Token-level hallucinated-span detection¶

Status: opt-in, model-backed (director-ai[nli]). Off by default; set span_detection_enabled to load the token classifier. A flagged span means "this text is not supported by the context", reported for review.

The response-level scorer and the claim-decompose path judge a whole answer or a whole claim. They miss the failure mode that dominates RAGTruth: a short baseless addition — a plausible detail absent from the source — embedded in otherwise-grounded text. Entailment scoring treats the answer as mostly supported and lets the span through. This detector works at the token level instead: it reads [context] [SEP] [response] through a ModernBERT token classifier, labels each response token supported or hallucinated, and reports the character spans that are unsupported.

Measured results¶

benchmarks/ragtruth_token_detector_bench.py on the balanced RAGTruth test split (2700 examples: 943 hallucinated / 1757 grounded), example level (a response is flagged when it contains any hallucinated span):

approach	F1	balanced acc	FPR	precision
NLI / claim-decompose	0.366	—	0.347	—
token detector	0.763	0.814	0.071	0.841
LettuceDetect (reference)	0.792	—	—	—

Operating point: token probability ≥ 0.95, at least one flagged token. The detector reaches parity with the open token-level baseline on balanced accuracy and sits a few F1 points behind LettuceDetect; it is not a differentiator over that open-source model, but it removes a real weakness in the grounding path. Context is truncated to 1024 tokens, which caps recall on long sources.

Usage¶

from director_ai.guard import ProductionGuard
from director_ai.core.config import DirectorConfig

guard = ProductionGuard(config=DirectorConfig(span_detection_enabled=True))

result = guard.detect_spans(
    context="The restaurant serves Chinese and Szechuan dishes.",
    response="It serves Szechuan dishes. The head chef won three Michelin stars in 2019.",
)
result.hallucinated          # True
[s.text for s in result.spans]
# -> [' chef won', ' Michelin', ' in 2019']   # the fabricated detail, unsupported by the context

The default operating point flags a token only at P(hallucinated) >= 0.95 (span_token_threshold). A borderline addition that scores just under the cut is left unflagged; lower the threshold to trade precision for recall.
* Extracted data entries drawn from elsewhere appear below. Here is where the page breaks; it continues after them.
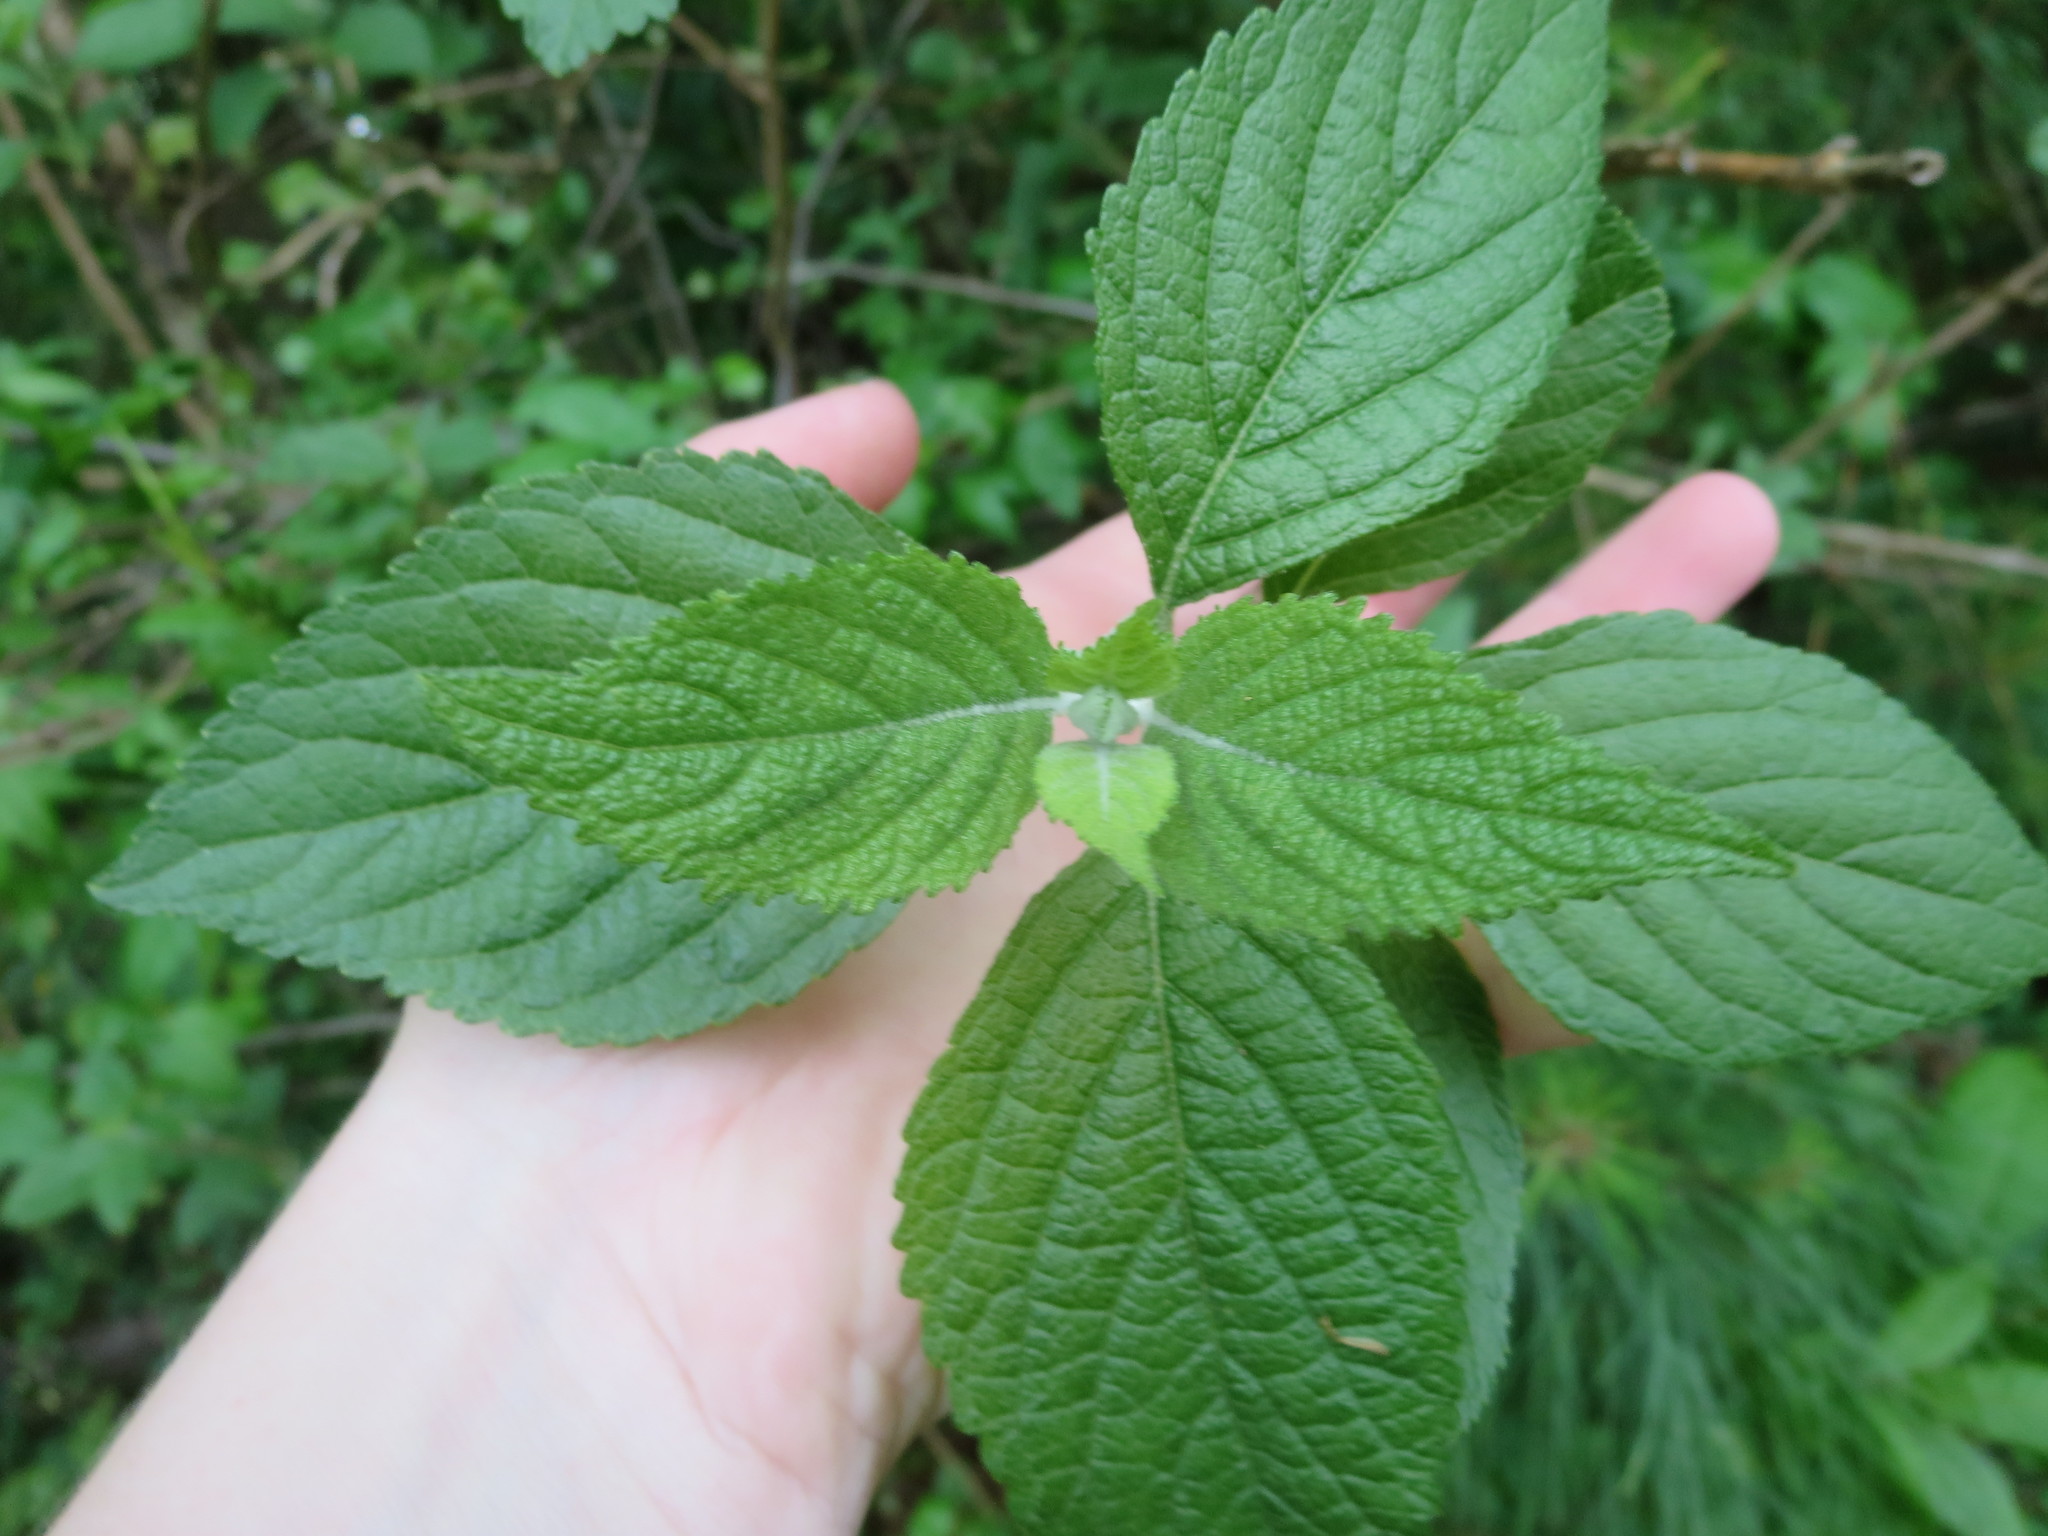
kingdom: Plantae
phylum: Tracheophyta
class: Magnoliopsida
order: Lamiales
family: Lamiaceae
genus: Callicarpa
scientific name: Callicarpa americana
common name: American beautyberry
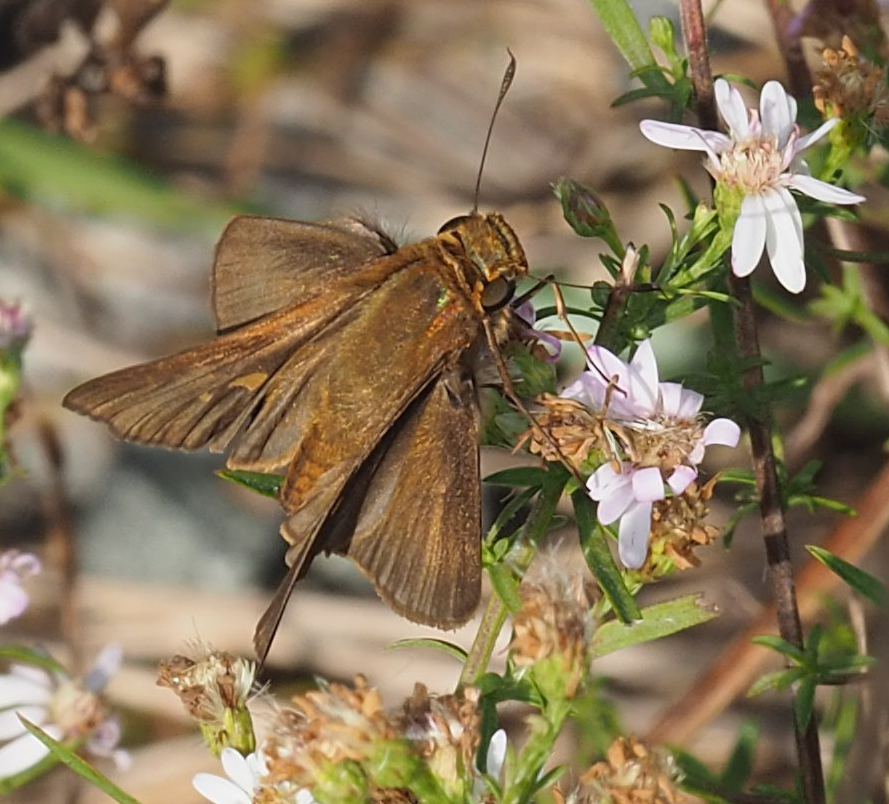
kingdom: Animalia
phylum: Arthropoda
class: Insecta
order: Lepidoptera
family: Hesperiidae
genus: Panoquina
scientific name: Panoquina ocola
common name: Ocola skipper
Direct use without the guard:

from director_ai.core.scoring.span_detector import HallucinationSpanDetector

detector = HallucinationSpanDetector.from_pretrained()
detection = detector.detect(context, response)
detection.coverage           # fraction of response tokens flagged

Configuration¶

Field	Default	Meaning
`span_detection_enabled`	`False`	load the detector (opt-in)
`span_model`	`anulum/director-ragtruth-token-modernbert`	token classifier
`span_token_threshold`	`0.95`	per-token probability cut
`span_min_tokens`	`1`	flagged tokens needed to mark a response
`span_max_length`	`1024`	context+response token budget
`span_device`	`-1`	CUDA device index, `-1` for CPU

Performance¶

The transformer forward pass dominates the cost, but the token-probability → character-span reduction that follows it has a Rust path (backfire_kernel.rust_merge_flagged_spans) with a bit-identical pure-Python floor. The detector uses the accelerator transparently when it is installed and falls back to Python otherwise — span output is identical either way (a 20,000-case differential check finds no drift), so the Rust build is an optimisation, never a correctness dependency.

Measured by benchmarks/rust_compute_bench.py (functional evidence — shared workstation, not an isolated claim-grade run):

reduction input	Python floor	Rust path	speedup
30-token response	4.32 µs	1.68 µs	2.6×
400-token response	59.52 µs	22.04 µs	2.7×

Where it fits¶

This is a span-level grounding signal, complementary to the real-time streaming halt (which acts on contradiction during generation) and the response-level scoring. Use it for post-hoc review of RAG answers where you need to know which phrases are unsupported, not just whether the answer as a whole is grounded.